Sin duda, razones de peso para frenar o inhibir el accionar contra la corrupción, pero no se debe dejar de lado, que tanto la denuncia ciudadana y de las personas funcionarias públicas, igualmente que la colaboración de los testigos ante esas denuncias, forman parte imprescindible de la lucha contra la corrupción.

Para contrarrestar de alguna forma las innumerables medidas de inhibición para denunciar actos de corrupción, el Estado costarricense por medio del Ministerio Público y la Procuraduría General de la República por medio de la Procuraduría de la Ética Pública, han previsto algunos mecanismos de protección como la confidencialidad del denunciante, siendo este un derecho reconocido, donde la instancia que recibe la denuncia es la obligada a resguardar la confidencialidad de los datos, la protección contra represalias laborales que se aplica a través de la Ley N.º 10437 que rige desde febrero de 2024, siendo una ley sumamente nueva que reconoce un fuero especial de protección laboral inexistente antes de esa fecha; y otras medidas específicas de protección en sede penal como las dirigidas a salvaguardar la vida, la integridad personal, la libertad y los demás derechos de la persona protegida.

Estos mecanismos son parte de la respuesta que busca el fortalecimiento de la probidad en la función pública, definiéndose como la obligación que tiene la persona funcionaria de orientar su gestión a la satisfacción del interés público como único norte y privilegiarlo por encima de los intereses privados. A mi parecer, la sola palabra probidad se encuentra lejos del andar diario de muchos personajes en la función pública.

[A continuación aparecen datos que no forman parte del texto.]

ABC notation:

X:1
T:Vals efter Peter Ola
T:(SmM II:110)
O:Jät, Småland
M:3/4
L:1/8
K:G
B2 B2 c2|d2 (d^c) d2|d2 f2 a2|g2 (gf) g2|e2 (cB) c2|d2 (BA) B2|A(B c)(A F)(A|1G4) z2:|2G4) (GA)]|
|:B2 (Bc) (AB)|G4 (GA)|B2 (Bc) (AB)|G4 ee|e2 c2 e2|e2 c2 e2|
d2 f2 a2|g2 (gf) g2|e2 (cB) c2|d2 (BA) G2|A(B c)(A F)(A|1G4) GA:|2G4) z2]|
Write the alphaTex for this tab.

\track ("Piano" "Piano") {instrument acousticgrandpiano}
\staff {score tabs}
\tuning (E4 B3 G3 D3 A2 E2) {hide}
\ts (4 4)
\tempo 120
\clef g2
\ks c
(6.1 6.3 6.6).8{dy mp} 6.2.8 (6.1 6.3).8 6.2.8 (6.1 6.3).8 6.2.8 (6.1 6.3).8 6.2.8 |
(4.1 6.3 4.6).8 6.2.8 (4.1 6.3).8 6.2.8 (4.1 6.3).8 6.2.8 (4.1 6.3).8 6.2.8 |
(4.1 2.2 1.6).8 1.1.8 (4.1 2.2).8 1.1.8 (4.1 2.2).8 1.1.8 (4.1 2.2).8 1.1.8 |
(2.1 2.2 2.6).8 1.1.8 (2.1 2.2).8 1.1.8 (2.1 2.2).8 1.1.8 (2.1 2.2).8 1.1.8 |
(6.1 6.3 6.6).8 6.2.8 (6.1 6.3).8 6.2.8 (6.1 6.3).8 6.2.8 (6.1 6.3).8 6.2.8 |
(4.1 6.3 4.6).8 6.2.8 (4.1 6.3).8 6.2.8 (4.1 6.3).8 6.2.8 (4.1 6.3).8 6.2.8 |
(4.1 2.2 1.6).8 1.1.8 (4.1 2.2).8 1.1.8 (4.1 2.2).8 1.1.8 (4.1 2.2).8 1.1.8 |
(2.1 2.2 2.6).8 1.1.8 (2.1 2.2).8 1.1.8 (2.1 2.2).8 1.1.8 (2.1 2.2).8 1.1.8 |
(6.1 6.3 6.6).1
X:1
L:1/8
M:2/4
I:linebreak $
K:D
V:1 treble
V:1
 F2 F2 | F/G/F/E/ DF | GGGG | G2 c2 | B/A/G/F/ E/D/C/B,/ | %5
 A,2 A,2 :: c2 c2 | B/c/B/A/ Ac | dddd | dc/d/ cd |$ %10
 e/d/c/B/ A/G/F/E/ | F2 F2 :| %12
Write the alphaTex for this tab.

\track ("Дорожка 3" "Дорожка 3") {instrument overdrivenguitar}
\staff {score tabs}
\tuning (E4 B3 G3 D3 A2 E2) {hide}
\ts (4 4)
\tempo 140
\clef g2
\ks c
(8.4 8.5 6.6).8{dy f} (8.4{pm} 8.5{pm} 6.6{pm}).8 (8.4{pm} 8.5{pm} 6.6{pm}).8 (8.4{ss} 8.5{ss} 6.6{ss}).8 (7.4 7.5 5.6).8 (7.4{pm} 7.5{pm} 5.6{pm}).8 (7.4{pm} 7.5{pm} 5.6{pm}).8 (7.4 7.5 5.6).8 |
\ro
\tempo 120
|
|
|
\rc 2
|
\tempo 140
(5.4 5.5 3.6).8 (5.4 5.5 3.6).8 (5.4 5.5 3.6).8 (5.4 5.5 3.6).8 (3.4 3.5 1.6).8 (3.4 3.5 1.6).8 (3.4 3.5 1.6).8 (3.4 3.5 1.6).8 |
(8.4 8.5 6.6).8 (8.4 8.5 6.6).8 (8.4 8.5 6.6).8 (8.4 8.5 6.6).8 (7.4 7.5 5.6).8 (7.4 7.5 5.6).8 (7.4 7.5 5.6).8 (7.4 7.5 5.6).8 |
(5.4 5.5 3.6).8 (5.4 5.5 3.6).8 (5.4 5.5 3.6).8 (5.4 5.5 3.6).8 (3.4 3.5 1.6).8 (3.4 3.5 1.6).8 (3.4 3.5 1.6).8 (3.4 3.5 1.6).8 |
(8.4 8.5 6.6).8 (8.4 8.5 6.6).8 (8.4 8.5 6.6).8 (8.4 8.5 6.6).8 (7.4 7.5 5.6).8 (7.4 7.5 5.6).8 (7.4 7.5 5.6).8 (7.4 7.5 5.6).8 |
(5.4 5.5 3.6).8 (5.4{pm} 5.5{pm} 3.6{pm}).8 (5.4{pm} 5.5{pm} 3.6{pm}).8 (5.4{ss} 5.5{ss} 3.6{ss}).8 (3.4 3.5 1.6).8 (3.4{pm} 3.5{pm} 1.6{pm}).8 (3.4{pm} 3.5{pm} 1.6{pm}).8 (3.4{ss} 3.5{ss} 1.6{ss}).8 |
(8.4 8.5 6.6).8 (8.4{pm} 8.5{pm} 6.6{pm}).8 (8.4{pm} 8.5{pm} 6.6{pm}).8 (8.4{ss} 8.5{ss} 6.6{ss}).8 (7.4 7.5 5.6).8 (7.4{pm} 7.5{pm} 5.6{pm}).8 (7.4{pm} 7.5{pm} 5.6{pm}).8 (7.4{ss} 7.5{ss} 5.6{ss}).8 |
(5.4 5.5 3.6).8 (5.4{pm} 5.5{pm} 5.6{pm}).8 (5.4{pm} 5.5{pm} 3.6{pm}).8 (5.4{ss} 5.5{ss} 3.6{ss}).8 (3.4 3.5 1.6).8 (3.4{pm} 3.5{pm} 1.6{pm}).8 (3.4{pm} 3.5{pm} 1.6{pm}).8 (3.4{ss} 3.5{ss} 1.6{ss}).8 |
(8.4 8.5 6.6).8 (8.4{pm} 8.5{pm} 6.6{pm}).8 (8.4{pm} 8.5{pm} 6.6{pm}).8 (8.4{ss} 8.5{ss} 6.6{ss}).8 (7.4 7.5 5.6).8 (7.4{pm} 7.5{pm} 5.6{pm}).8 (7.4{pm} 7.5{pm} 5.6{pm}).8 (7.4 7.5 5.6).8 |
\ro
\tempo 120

Al ampliar el foco, el panorama en los países de Centroamérica revela una serie de desafíos estructurales y debilidades persistentes identificados en estudios realizados en la última década sobre la ética y la probidad en la función pública, siendo uno de los hallazgos más consistentes la brecha entre el marco legal y la aplicación práctica. La deficiente implementación a través de la falta de voluntad política, la debilidad de las instituciones encargadas de la fiscalización y la impunidad son factores clave que socavan los esfuerzos por fortalecer la ética pública.

Ahora sí, llegamos al punto medular: la danza —o más bien el baile latino— entre la aplicación de la ética pública y la corrupción.

Según el Índice de Percepción de la Corrupción (IPC) publicado en 2024 por la organización Transparencia Internacional, se hace hincapié en las Américas, donde la corrupción alimenta los delitos ambientales y la impunidad, reflejados en un puntaje promedio regional de 42 sobre un máximo de 100 puntos, y ese es, precisamente, el puntaje asignado a Costa Rica (42). Los peores calificados son Haití (16), Nicaragua (14) y Venezuela (10) debido a su alta devastación por el crimen organizado y los abusos de los derechos humanos. Al otro extremo del índice, se encuentran Uruguay (76), Canadá (75) y Barbados (68), claro resultado de altos niveles de transparencia y participación.

El informe del IPC 2024 también identifica la impunidad por delitos ambientales en la región, relacionados a la tala y minería ilegal y el tráfico de vida silvestre, donde las organizaciones criminales se benefician de la debilidad institucional y de la falta de transparencia en los procesos, mientras que las élites políticas y económicas manipulan las políticas ambientales para su propio beneficio.

En los actuales tiempos de Costa Rica, nos resulta hasta admirable y esporádico cada vez que alguien ejerce su obligación de encarnar posiciones éticas en el ejercicio de la función pública, lo cual evidencia el riesgo que enfrenta la institucionalidad de caer ante la polarización y el populismo.

Reducir las oportunidades de corrupción, fortaleciendo la institucionalidad, mejorando la gestión de datos ambientales y canales efectivos de participación ciudadana para propiciar la transparencia, resulta ser la receta que algunos países como Uruguay han implementado para lograrlo y que en el caso de Costa Rica deberíamos estar exigiendo ante el contexto que se avecina.

Mientras tanto, la responsabilidad de la sociedad civil y los defensores del medio ambiente, entre ellos desde la función pública, es ejercer vivamente posiciones basadas en la ética para que, en un futuro cercano, estas acciones dejen de percibirse como excepciones y se conviertan en la norma en la lucha contra la corrupción y los delitos ambientales.